Ledesma's mother, Luisa Saldana, said that when prosecutors learned of the girl's letter recanting her statement and reviewed Ledesma's case, they told her they needed a hearing, then release would be granted.

Saldana said that because the girl has since relocated and was unable to testify in person, prosecutors said they would allow for a video conference hearing if her family would pay for it. She said she paid for the hearing, the girl testified and everyone heard what she had to say.

"Now where is justice to protect my son," she said. "I need someone to let me know why he is still in jail."

Prosecutors said that since the petition was filed, they have learned that Ledesma has been assisting the girl, who has left the territory, with rent and other personal obligations in exchange for her favorable testimony.

Attorney Charles Lockwood, representing Ledesma, disputed that allegation and argued that the government has been proceeding with a false premise that they got truthful testimony from the girl at trial. What they have really done, he said, was show that while they know the girl is known to lie, they are turning a blind eye and using her testimony at trial to preserve the conviction.

Lockwood said that Ledesma never tried to buy the girl's testimony of recantation and that the only money he gave her since the trial was to cover the fees associated with getting a notary and express mail for documents she was sending to him to move the petition forward.

Lockwood said the government could have questioned the girl to determine her credibility before trial but did not.

He said the government's contention that Ledesma must show that the government knowingly used the girl's perjured testimony to convict him in order to obtain his release is incorrect. He said the 3rd Circuit Court condemned the view that wrongfully convicted individuals should remain incarcerated unless they can show that the prosecutor knew perjured testimony was being given during the trial.

"Mr. Ledesma has shown by more than preponderance of the evidence that he never had sex with the girl," he said. "Her uncontradicted recantation of her previous testimony demonstrates that Mr. Ledesma is entitled to his release, based on his wrongful conviction and factual innocence."

When a convict files a writ for habeas corpus, he must assert that his conviction raises constitutional violations, Tepper said.
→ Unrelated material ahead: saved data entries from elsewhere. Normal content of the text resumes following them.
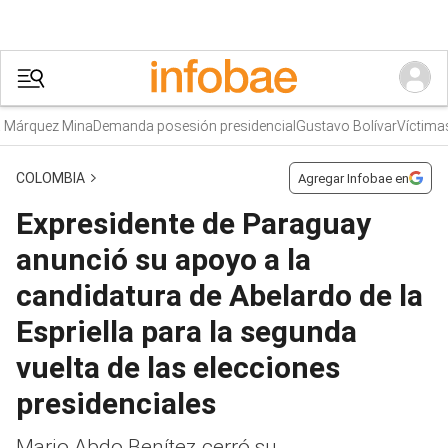
quez Mina
Demanda posesión presidencial
Gustavo Bolívar
Víctimas Jor
COLOMBIA
Agregar Infobae en
Expresidente de Paraguay
anunció su apoyo a la
candidatura de Abelardo de la
Espriella para la segunda
vuelta de las elecciones
presidenciales
Mario Abdo Benítez cerró su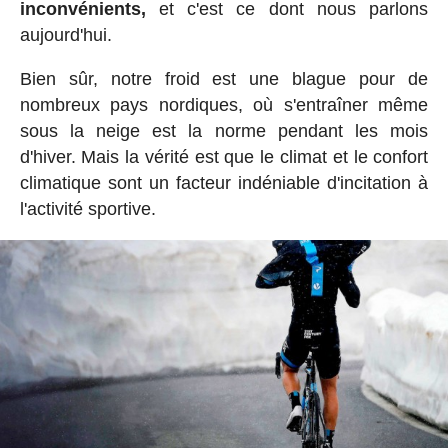
inconvénients,
et c'est ce dont nous parlons
aujourd'hui.
Bien sûr, notre froid est une blague pour de
nombreux pays nordiques, où s'entraîner même
sous la neige est la norme pendant les mois
d'hiver. Mais la vérité est que le climat et le confort
climatique sont un facteur indéniable d'incitation à
l'activité sportive.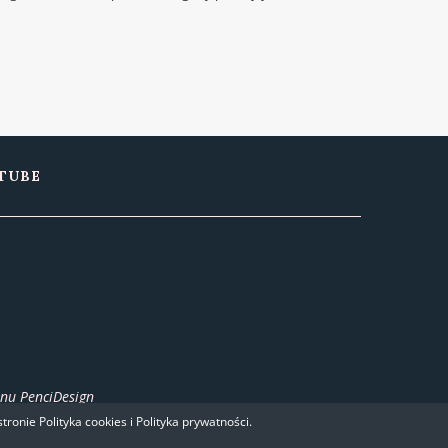
TUBE
onu
PenciDesign
ronie Polityka cookies i Polityka prywatności.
The standard for granting a petition for habeas corpus is not preponderance of the evidence, but whether the petitioner has been deprived of a constitutional right, she said.

Earlier this month, Magistrate Jessica Gallivan, who presided over the November hearing, issued a recommendation order about Ledesma's petition.

As a threshold determination, the court must ascertain whether the recantation testimony of the victim is reliable, Gallivan wrote. In Ledesma's case, the inherently suspicious nature of the victim's recantation is further exacerbated by the girl saying that a majority of her testimony at trial was in fact false and that she was scared and pressured into testifying by police, according to Gallivan.

"Such an admission of perjured testimony only raises the level of suspicion around the recantation," Gallivan wrote.

After having a full opportunity to observe the demeanor of the witness, Gallivan wrote, she finds the girl's testimony to be unreliable and her recantation to be unbelievable.

"While the testimony given at the evidentiary hearing generally refutes her statements during the investigation and trial, the inherent unreliability of recantation testimony and low credibility of her current statement should lead the court to refrain from disturbing the findings of the jury," Gallivan wrote. "No act, omission or event exists entitling Ledesma to a discharge from his lawful imprisonment."

She asked the presiding judge of the V.I. Superior Court to further deny the writ of habeas corpus.
As of Friday no action has been taken on the magistrate's recommendation to deny the petition.